Sąd Okręgowy, chociaż dostrzega, że wspólne pożycie ma ugruntowane znaczenie w języku prawnym, to powołując się na wykładnię celowościową wskazuje na potrzebę szerokiego rozumienia tego określenia. Argumenty celowościowe są jednak formułowane w odniesieniu do tych osób, które ustawodawca wyraźnie pozbawił prawa wstąpienia w stosunek najmu po śmierci najemcy. W swojej argumentacji nie bierze też pod uwagę, że broniąc prawa rodzeństwa najemcy do wstąpienia w stosunek najmu, co w stanie faktycznym rozpoznawanej sprawy może przekonywać, wprowadza do art. 691 § 1 k.c. rozumienie wspólnego pożycia, które jest tożsame z pojęciem osoby bliskiej najemcy. Takie rozumienie tego przepisu stwarza dla sądu możliwość przyznania prawa do wstąpienia w stosunek najmu nie tylko rodzeństwu, wstępnym, wszystkim zstępnym, ale każdej osobie, która przekona sąd, że pozostawała z najemcą w bliskich stosunkach.

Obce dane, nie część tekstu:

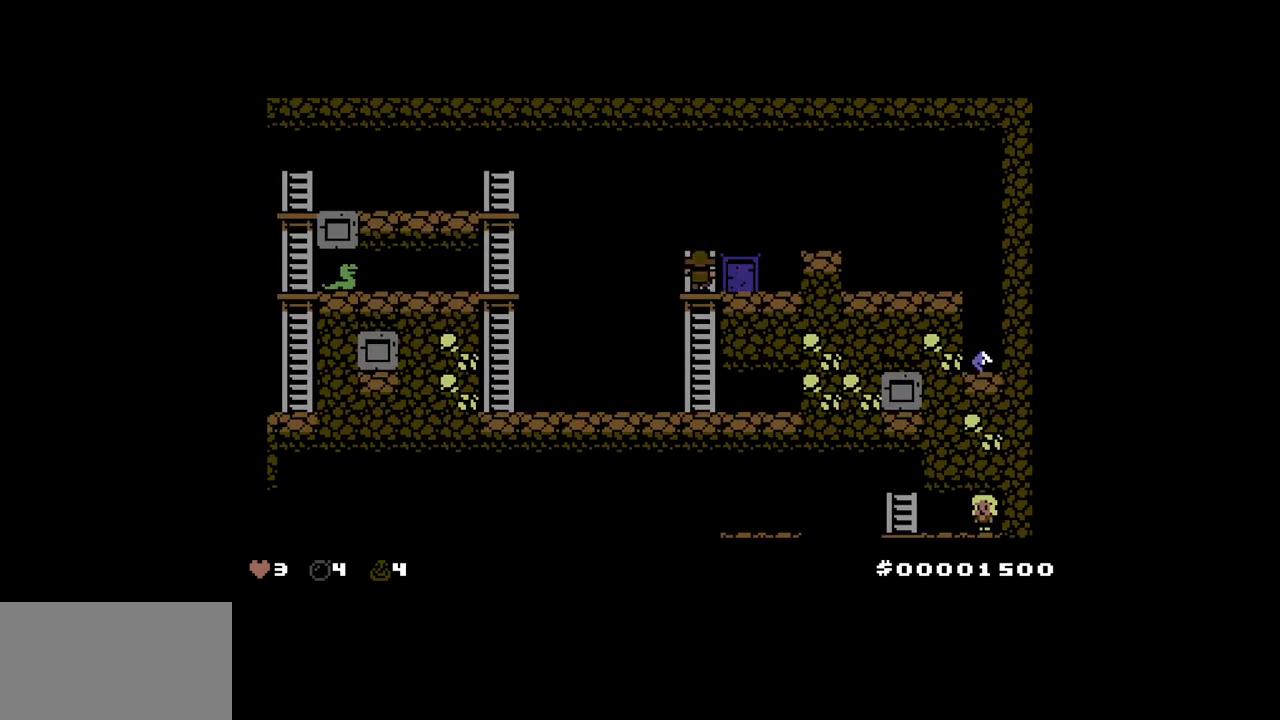
{"keys": ["right"], "events": [[150, "up", "up"], [183, "left", "up"], [233, "up", "down"], [383, "right", "down"], [383, "up", "up"]]}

Tak szerokie rozumienie wspólnego pożycia stanowi jednak wyraźne ograniczenie praw wynajmującego, z reguły właściciela budynku, w którym znajduje się wynajęty lokal. Należy wobec tego ocenić, czyj interes zasługuje w pierwszym rzędzie na ochronę. Właściciela, dążącego do odzyskania lokalu po śmierci najemcy, czy osób bliskich najemcy, które mieszkały z nim do chwili jego śmierci. Przepis art. 691 k.c. stanowi normatywną podstawę dla godzenia tych sprzecznych interesów. Jego nowe brzmienie należy odczytywać jako wyraźne wzmocnienie pozycji prawnej właściciela. Ustawodawca zmniejszył krąg uprawnionych do wstąpienia w stosunek najmu w porównaniu z dotychczasowym stanem prawnym. Rozszerzenia tego kręgu, poprzez sprzeczne z dotychczasowym rozumieniem w orzecznictwie określenia „pozostawanie w faktycznym wspólnym pożyciu”, jest próbą wykładni, która ma nadać temu przepisowi znaczenia jakiego nie miał ono nawet w jego pierwotnym brzmieniu. Byłoby to ustawowe ograniczenie prawa własności, dla którego nie można znaleźć podstaw prawnych. W świetle sformułowań użytych w art. 691 § 1 k.c. w jego aktualnym brzmieniu nie można uznać, że w stosunek najmu po zmarłym najemcy mogą wstąpić dalsi zstępni, rodzeństwo, czy wstępni nawet jeżeli pozostawali z najemcą w faktycznym pożyciu. Dotyczy to tak samo innych osób. Prawo wstąpienia w stosunek najmu przysługuje im tylko jeżeli najemca był zobowiązany względem nich do świadczeń alimentacyjnych. Jak wynika z aktualnego brzmienia art. 691 § 1 k.c. ustawodawca wyraźnie wzmocnił prawo wynajmującego do odzyskania lokalu po śmierci najemcy. Krąg uprawnionych jest wąski: małżonek najemcy, dzieci najemcy i jego współmałżonka, osoby wobec których ciąży na najemcy obowiązek alimentacyjny oraz osoba pozostająca z najemcą w faktycznym wspólnym pożyciu, przez co należy rozumieć w takich relacjach jak małżonkowie.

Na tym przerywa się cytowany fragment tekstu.